Arrange every line of the listing below as a numbered list, leaving out any blank lines.

------------------------------------

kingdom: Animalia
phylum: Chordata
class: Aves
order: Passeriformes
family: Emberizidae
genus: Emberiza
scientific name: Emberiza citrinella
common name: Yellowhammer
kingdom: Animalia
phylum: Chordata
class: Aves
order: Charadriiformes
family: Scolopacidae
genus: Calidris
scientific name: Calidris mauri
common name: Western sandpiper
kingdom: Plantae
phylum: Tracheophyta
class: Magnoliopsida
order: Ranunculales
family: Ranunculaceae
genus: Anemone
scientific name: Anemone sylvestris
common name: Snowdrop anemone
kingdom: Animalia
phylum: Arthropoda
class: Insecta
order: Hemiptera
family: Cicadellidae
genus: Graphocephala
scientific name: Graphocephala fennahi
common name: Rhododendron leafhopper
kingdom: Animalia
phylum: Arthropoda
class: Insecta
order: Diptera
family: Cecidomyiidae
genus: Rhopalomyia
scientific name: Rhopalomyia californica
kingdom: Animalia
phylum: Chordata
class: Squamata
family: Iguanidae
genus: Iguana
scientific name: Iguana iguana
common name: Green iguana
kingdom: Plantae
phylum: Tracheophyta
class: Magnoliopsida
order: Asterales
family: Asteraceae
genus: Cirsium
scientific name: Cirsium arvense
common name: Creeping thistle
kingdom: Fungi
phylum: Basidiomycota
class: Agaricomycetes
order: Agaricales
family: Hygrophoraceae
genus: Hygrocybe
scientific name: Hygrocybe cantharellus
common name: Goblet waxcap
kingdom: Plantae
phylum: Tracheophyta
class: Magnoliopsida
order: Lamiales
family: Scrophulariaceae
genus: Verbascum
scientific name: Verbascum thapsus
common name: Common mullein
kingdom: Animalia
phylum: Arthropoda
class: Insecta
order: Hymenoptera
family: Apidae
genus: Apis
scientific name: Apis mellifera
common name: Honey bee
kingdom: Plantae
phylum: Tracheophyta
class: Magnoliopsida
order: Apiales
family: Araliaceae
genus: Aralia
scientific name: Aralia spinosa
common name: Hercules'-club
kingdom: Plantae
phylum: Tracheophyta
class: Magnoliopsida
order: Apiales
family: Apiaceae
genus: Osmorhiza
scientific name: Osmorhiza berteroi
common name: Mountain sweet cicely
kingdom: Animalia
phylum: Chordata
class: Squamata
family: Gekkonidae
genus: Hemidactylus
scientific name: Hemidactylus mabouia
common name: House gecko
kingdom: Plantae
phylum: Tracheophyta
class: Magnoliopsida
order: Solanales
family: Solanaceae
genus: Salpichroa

------------------------------------

## Result for this exercise
1. kingdom: Animalia
2. phylum: Chordata
3. class: Aves
4. order: Passeriformes
5. family: Emberizidae
6. genus: Emberiza
7. scientific name: Emberiza citrinella
8. common name: Yellowhammer
9. kingdom: Animalia
10. phylum: Chordata
11. class: Aves
12. order: Charadriiformes
13. family: Scolopacidae
14. genus: Calidris
15. scientific name: Calidris mauri
16. common name: Western sandpiper
17. kingdom: Plantae
18. phylum: Tracheophyta
19. class: Magnoliopsida
20. order: Ranunculales
21. family: Ranunculaceae
22. genus: Anemone
23. scientific name: Anemone sylvestris
24. common name: Snowdrop anemone
25. kingdom: Animalia
26. phylum: Arthropoda
27. class: Insecta
28. order: Hemiptera
29. family: Cicadellidae
30. genus: Graphocephala
31. scientific name: Graphocephala fennahi
32. common name: Rhododendron leafhopper
33. kingdom: Animalia
34. phylum: Arthropoda
35. class: Insecta
36. order: Diptera
37. family: Cecidomyiidae
38. genus: Rhopalomyia
39. scientific name: Rhopalomyia californica
40. kingdom: Animalia
41. phylum: Chordata
42. class: Squamata
43. family: Iguanidae
44. genus: Iguana
45. scientific name: Iguana iguana
46. common name: Green iguana
47. kingdom: Plantae
48. phylum: Tracheophyta
49. class: Magnoliopsida
50. order: Asterales
51. family: Asteraceae
52. genus: Cirsium
53. scientific name: Cirsium arvense
54. common name: Creeping thistle
55. kingdom: Fungi
56. phylum: Basidiomycota
57. class: Agaricomycetes
58. order: Agaricales
59. family: Hygrophoraceae
60. genus: Hygrocybe
61. scientific name: Hygrocybe cantharellus
62. common name: Goblet waxcap
63. kingdom: Plantae
64. phylum: Tracheophyta
65. class: Magnoliopsida
66. order: Lamiales
67. family: Scrophulariaceae
68. genus: Verbascum
69. scientific name: Verbascum thapsus
70. common name: Common mullein
71. kingdom: Animalia
72. phylum: Arthropoda
73. class: Insecta
74. order: Hymenoptera
75. family: Apidae
76. genus: Apis
77. scientific name: Apis mellifera
78. common name: Honey bee
79. kingdom: Plantae
80. phylum: Tracheophyta
81. class: Magnoliopsida
82. order: Apiales
83. family: Araliaceae
84. genus: Aralia
85. scientific name: Aralia spinosa
86. common name: Hercules'-club
87. kingdom: Plantae
88. phylum: Tracheophyta
89. class: Magnoliopsida
90. order: Apiales
91. family: Apiaceae
92. genus: Osmorhiza
93. scientific name: Osmorhiza berteroi
94. common name: Mountain sweet cicely
95. kingdom: Animalia
96. phylum: Chordata
97. class: Squamata
98. family: Gekkonidae
99. genus: Hemidactylus
100. scientific name: Hemidactylus mabouia
101. common name: House gecko
102. kingdom: Plantae
103. phylum: Tracheophyta
104. class: Magnoliopsida
105. order: Solanales
106. family: Solanaceae
107. genus: Salpichroa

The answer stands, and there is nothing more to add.